Supplied entries START

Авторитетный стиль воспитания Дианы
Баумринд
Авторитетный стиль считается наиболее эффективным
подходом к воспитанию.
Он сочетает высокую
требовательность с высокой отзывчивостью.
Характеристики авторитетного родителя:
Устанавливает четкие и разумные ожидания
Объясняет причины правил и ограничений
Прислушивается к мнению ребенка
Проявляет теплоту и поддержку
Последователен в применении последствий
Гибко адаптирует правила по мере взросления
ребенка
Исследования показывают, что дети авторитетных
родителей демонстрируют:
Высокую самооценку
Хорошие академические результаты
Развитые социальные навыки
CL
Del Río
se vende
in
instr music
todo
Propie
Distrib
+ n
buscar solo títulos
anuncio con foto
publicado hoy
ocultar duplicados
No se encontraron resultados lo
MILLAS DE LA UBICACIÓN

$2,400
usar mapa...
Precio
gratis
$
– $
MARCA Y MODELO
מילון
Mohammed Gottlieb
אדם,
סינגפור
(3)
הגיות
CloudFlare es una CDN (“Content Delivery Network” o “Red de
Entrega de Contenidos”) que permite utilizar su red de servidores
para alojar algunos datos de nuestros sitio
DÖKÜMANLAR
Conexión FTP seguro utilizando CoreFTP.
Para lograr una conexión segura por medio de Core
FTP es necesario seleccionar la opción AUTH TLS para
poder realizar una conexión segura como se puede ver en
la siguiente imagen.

Supplied entries END
Supplied entries START

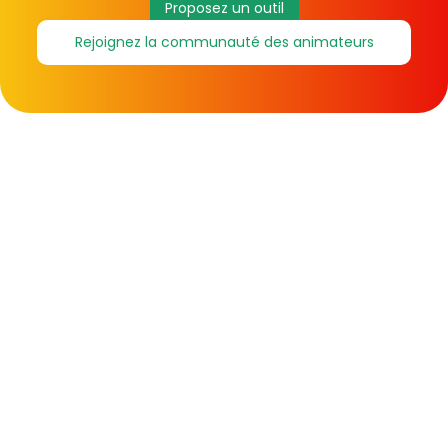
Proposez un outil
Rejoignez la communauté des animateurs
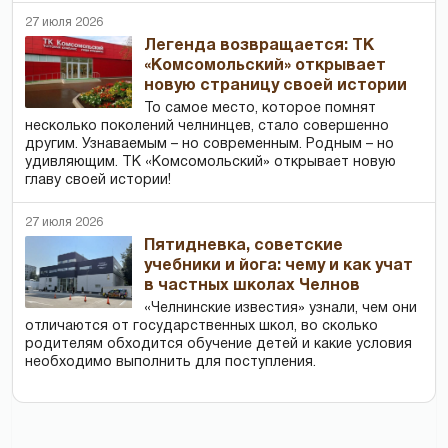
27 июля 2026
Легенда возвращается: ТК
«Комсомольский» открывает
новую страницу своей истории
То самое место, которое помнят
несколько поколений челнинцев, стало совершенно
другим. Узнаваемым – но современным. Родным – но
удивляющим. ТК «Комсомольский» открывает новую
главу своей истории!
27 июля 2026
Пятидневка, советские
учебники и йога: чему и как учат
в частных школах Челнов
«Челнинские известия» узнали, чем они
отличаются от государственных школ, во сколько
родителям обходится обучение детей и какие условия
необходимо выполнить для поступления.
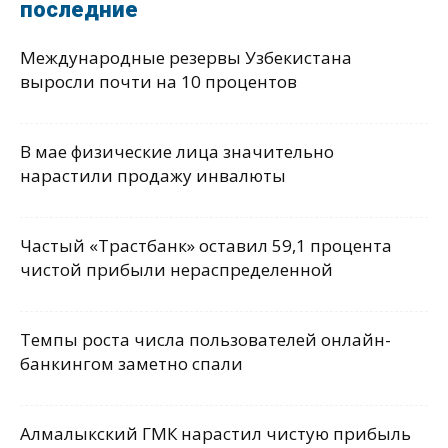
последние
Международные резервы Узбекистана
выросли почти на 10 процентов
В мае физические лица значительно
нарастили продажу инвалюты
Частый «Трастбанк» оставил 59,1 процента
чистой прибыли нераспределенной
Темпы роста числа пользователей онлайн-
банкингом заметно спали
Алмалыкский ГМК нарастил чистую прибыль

Supplied entries END

Problem requirements: Reproduce verbatim the entries from the line containing "Авторитетный стиль воспитания Дианы" up to and including the line containing "la siguiente imagen.".

Result:
Авторитетный стиль воспитания Дианы
Баумринд
Авторитетный стиль считается наиболее эффективным
подходом к воспитанию.
Он сочетает высокую
требовательность с высокой отзывчивостью.
Характеристики авторитетного родителя:
Устанавливает четкие и разумные ожидания
Объясняет причины правил и ограничений
Прислушивается к мнению ребенка
Проявляет теплоту и поддержку
Последователен в применении последствий
Гибко адаптирует правила по мере взросления
ребенка
Исследования показывают, что дети авторитетных
родителей демонстрируют:
Высокую самооценку
Хорошие академические результаты
Развитые социальные навыки
CL
Del Río
se vende
in
instr music
todo
Propie
Distrib
+ n
buscar solo títulos
anuncio con foto
publicado hoy
ocultar duplicados
No se encontraron resultados lo
MILLAS DE LA UBICACIÓN

$2,400
usar mapa...
Precio
gratis
$
– $
MARCA Y MODELO
מילון
Mohammed Gottlieb
אדם,
סינגפור
(3)
הגיות
CloudFlare es una CDN (“Content Delivery Network” o “Red de
Entrega de Contenidos”) que permite utilizar su red de servidores
para alojar algunos datos de nuestros sitio
DÖKÜMANLAR
Conexión FTP seguro utilizando CoreFTP.
Para lograr una conexión segura por medio de Core
FTP es necesario seleccionar la opción AUTH TLS para
poder realizar una conexión segura como se puede ver en
la siguiente imagen.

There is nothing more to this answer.